Ketan –

Thanx for the support.
Responses inline.

From: Ketan Talaulikar <[email protected]>
Sent: Wednesday, July 3, 2024 9:56 AM
To: Yingzhen Qu <[email protected]>
Cc: lsr <[email protected]>; lsr-chairs <[email protected]>
Subject: [Lsr] Re: WG Last Call for draft-ietf-lsr-multi-tlv (7/1/2024 - 
7/15/2024)

Hi All,

I thank the authors for the work on this draft and support its publication. 
This work was very much needed for the enablement of new feature sets in ISIS 
networks and the specification will aid interoperability.

My only "grudge" is something that I have brought up previously on this draft 
[1] and perhaps there may still be some interest in the WG/authors to take care 
of them?

1) Mandate that the non-key part is identical in all the parts and if not 
recommend that the value in the first part is taken. Or, say something about 
handling this condition than saying "error and out of scope".

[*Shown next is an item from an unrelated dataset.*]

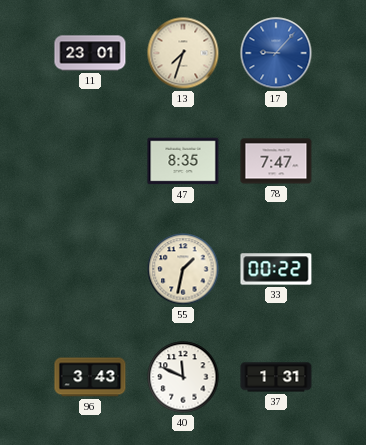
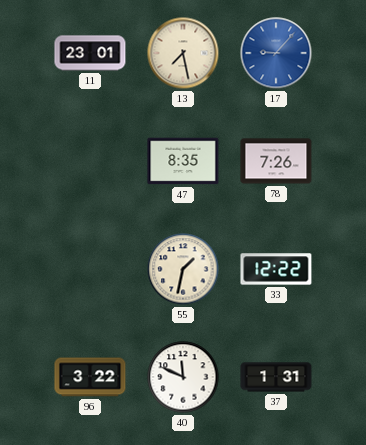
13: 7:33 -> 7:28
78: 7:47 -> 7:26
33: 00:22 -> 12:22
96: 3:43 -> 3:22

[LES:] The authors discussed this aspect.
What we decided was that the scope of this draft was to clearly define the 
generic aspects of multi-tlv – not to discuss the peculiarities of any specific 
codepoint.
With that in mind, Section 4 – and specifically the examples provided – is 
meant only to illustrate what a “key” is.
There is considerably more that could be said about each specific codepoint – 
but we believe that is out of scope for this document.


2) Since the early versions of the draft, a lot of effort has been put on 
cataloguing TLV/sub-TLVs and their applicability for MP. From there, it is only 
one more step to actually specify the "key" and "non-key" parts of TLVs (where 
this is not done already) in an appendix section. This is important for 
interoperability. The draft today covers two of the most prominent TLVs but 
does not cover the others.

[LES:] Again, the intent of this document is to clearly describe the generic 
Multi-TLV mechanism – not to discuss the specifics of each codepoint. To do so 
would expand the scope of the document beyond any reasonable boundaries.
For example, in the case of Neighbor TLVs (such as TLV 22), there are a wide 
variety of implementation strategies.
Some implementations send only LinkIDs all the time.
Some implementations send endpoint addresses (when available) and not Link IDs.
Some implementations send endpoint addresses and Link IDs.
All of these options are valid – but may impact interoperability depending on 
the “generosity” of the receivers.
And some commonality is required – independent of Multi-TLV – in order for 
two-way connectivity check to work correctly.

It is not in the scope of this document to include such a discussion – and the 
use of Multi-TLV does not introduce new issues in this regard.
This is why we restricted ourselves to only discussing “what a key is” in the 
examples.
The discussion – even for the two examples - is not exhaustive and is not meant 
to be.

If there is a significant interoperability issue with a particular codepoint, 
some other document will have to be written/updated to address that.

   Les

That said, I won't hold this document if I am in the rough on this.

Thanks,
Ketan

[1] https://mailarchive.ietf.org/arch/msg/lsr/qQkeAHnw2qjrGoySbES4EVafgY4/


On Tue, Jul 2, 2024 at 11:39 AM Yingzhen Qu 
<[email protected]<mailto:[email protected]>> wrote:

Hi,



This email begins a 2 week WG Last Call for the following draft: 
draft-ietf-lsr-multi-tlv-01 - Multi-part TLVs in 
IS-IS<https://datatracker.ietf.org/doc/draft-ietf-lsr-multi-tlv/>



Please review the document and indicate your support or objections by July 
15th, 2024.

Authors,



Please indicate to the list, your knowledge of any IPR related to this work.